Huber, an optical electronics company from Enzberg near Mühlacker, is specialized in the production of small batches of highly complex mechanical parts used in these industries. For example, it produces components used in valves required to operate impeccably at temperatures as low as -100°C. It is not possible to use elastomer seals at such temperatures and as a result metal functional surfaces are needed to achieve the right seals, which typically involve tightly positioning metal on metal. This is only achievable if surfaces offer minimal levels of roughness and ultimate precision.
To meet such requirements, Huber joined forces with the Pforzheim-based Steinbeis Transfer Center for Production and Organization to develop a new process that would help eliminate the possibility of a variety of processes negatively impacting surfaces – from machining to final packaging before shipping.
Their fully automated solution revolves around an autonomous manufacturing cell that processes components individually in order to avoid potential damage inflicted on surfaces by parts accidentally bumping into to one another – without having a detrimental impact on the overall process.

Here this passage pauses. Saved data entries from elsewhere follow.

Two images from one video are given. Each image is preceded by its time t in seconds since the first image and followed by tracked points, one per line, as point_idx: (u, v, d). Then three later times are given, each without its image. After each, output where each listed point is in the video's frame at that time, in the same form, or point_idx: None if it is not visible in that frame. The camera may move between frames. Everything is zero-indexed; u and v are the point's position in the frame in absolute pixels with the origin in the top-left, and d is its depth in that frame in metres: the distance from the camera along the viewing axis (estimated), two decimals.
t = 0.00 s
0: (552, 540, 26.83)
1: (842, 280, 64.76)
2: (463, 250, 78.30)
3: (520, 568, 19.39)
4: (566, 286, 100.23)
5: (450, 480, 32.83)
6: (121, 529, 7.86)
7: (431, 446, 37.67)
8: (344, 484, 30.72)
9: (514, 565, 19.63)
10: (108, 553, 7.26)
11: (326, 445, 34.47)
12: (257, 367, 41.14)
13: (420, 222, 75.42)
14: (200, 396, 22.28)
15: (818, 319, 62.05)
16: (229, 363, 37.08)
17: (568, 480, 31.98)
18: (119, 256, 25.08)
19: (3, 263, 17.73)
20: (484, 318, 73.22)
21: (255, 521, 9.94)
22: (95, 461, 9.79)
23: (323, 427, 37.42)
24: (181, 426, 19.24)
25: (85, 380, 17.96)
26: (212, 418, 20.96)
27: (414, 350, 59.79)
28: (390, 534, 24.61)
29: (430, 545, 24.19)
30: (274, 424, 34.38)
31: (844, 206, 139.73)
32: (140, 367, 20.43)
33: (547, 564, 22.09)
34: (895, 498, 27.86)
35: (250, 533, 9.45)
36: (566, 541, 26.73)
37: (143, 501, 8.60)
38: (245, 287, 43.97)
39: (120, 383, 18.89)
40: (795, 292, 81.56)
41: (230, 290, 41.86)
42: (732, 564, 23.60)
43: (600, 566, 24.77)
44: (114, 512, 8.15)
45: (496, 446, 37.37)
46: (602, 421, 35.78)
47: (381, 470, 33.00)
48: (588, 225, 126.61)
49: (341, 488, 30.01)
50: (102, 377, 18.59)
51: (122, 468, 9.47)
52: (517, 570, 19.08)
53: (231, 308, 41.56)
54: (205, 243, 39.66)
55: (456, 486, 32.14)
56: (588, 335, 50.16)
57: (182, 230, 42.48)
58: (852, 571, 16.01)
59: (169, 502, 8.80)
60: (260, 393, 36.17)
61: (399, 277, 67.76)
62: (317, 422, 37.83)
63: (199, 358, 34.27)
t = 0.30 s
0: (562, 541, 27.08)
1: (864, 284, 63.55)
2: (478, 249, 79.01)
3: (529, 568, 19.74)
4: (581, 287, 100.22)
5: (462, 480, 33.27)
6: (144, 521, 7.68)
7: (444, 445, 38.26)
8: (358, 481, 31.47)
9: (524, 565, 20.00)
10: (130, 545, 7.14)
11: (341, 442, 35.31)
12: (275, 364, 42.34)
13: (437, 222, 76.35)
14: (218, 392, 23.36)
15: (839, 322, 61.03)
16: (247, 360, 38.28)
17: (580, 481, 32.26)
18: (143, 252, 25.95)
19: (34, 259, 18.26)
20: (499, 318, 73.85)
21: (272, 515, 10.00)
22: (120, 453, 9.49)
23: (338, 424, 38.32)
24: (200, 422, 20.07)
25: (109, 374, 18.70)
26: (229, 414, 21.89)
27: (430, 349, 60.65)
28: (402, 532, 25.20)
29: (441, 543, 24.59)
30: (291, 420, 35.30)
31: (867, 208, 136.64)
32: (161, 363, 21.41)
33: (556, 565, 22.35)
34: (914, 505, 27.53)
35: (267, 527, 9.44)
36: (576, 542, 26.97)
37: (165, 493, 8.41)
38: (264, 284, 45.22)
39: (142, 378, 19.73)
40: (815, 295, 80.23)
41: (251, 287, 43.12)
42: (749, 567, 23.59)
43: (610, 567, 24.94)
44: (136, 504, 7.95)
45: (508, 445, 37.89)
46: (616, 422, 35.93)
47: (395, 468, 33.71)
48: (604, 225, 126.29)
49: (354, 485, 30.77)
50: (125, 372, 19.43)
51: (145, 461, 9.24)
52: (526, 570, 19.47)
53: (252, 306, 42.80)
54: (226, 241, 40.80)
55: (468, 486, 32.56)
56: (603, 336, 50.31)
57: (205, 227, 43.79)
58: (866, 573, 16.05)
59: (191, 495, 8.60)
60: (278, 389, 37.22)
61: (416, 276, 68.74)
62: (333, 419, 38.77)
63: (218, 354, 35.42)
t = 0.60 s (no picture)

At the heart of the unit lies a new kind of cleansing system which allows factors with an influence on cleansing to be taken into account (temperature, cleansing time, mechanical support, and chemical use). The system works in such a way that despite having to use extremely environmentally friendly cleaning agents, all required processes can take place in parallel to component machining. This safeguards ultimate quality standards at minimal cost.

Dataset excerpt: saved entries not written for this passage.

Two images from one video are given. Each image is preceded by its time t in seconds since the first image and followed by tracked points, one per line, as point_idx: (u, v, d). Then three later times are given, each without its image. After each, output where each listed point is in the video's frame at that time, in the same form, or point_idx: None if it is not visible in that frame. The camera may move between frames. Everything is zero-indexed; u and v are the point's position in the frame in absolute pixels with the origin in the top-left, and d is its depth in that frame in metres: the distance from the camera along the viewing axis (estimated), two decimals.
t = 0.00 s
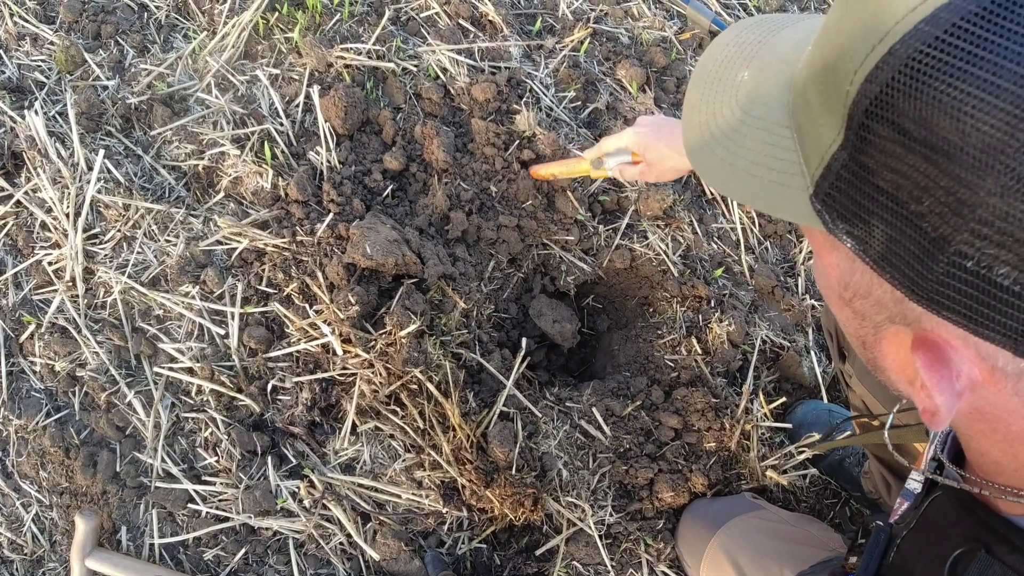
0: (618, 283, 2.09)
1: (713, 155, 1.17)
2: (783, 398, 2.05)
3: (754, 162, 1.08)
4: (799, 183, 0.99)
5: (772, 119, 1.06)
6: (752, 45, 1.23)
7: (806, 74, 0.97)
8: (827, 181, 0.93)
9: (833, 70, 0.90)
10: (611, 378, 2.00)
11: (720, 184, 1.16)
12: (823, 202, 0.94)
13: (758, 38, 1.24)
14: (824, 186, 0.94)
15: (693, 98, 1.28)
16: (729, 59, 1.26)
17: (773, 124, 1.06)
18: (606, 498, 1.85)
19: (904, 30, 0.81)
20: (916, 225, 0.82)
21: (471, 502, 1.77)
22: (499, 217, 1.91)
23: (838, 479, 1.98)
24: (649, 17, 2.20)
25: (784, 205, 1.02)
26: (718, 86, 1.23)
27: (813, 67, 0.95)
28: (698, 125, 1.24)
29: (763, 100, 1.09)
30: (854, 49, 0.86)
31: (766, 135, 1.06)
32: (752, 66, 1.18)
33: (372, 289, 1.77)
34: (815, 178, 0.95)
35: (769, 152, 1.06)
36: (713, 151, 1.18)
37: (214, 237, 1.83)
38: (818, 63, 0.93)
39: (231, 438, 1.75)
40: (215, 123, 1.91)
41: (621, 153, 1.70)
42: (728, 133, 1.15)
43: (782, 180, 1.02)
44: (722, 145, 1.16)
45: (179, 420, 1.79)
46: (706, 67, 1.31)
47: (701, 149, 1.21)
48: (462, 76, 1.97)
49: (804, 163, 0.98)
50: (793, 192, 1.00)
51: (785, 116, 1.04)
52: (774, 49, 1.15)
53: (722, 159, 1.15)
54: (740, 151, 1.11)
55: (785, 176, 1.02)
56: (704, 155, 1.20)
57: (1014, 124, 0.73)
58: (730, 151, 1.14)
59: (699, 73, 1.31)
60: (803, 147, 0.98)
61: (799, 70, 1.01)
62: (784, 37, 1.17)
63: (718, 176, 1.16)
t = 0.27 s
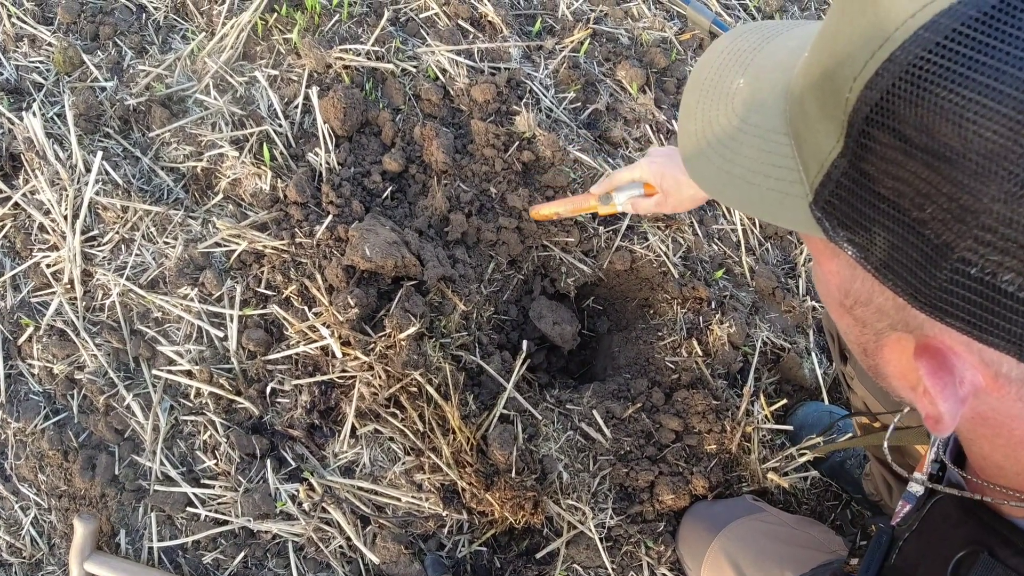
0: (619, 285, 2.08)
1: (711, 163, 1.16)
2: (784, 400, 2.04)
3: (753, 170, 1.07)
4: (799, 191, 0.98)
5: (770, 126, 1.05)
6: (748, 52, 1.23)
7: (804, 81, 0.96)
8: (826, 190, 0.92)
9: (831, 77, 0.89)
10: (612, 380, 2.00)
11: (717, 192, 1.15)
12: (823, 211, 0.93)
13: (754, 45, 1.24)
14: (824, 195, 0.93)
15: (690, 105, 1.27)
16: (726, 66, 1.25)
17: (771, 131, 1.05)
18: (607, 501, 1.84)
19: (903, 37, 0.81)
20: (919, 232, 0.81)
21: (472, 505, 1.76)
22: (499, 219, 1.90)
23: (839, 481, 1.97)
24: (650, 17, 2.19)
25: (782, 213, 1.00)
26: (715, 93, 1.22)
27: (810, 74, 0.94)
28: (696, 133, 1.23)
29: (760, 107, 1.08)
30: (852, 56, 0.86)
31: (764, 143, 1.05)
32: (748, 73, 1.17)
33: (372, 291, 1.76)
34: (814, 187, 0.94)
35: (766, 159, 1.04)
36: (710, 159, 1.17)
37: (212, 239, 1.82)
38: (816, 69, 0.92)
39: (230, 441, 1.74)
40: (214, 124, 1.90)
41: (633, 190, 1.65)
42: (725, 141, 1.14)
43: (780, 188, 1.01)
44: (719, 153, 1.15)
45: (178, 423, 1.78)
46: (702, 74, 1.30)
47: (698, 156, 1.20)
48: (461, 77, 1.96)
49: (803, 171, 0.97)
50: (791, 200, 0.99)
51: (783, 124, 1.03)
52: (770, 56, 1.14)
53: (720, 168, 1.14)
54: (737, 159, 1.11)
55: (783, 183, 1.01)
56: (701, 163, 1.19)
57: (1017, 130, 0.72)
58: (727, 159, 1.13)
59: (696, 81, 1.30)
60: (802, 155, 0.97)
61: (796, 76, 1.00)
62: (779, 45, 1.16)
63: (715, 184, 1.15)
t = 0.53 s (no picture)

In addition to developing the technology behind the system and setting it up, the project also involved planning a commercialization strategy to extend the new technology’s potential field of application; this strategy is now being systematically implemented. The project has allowed both partners to demonstrate how an overarching approach to problem-solving and close collaboration between science and business can result in innovative technologies and concepts capable of securing competitiveness in the long term. Achieving this through the project has been honored by the Steinbeis Foundation Transfer Award – the Löhn Award.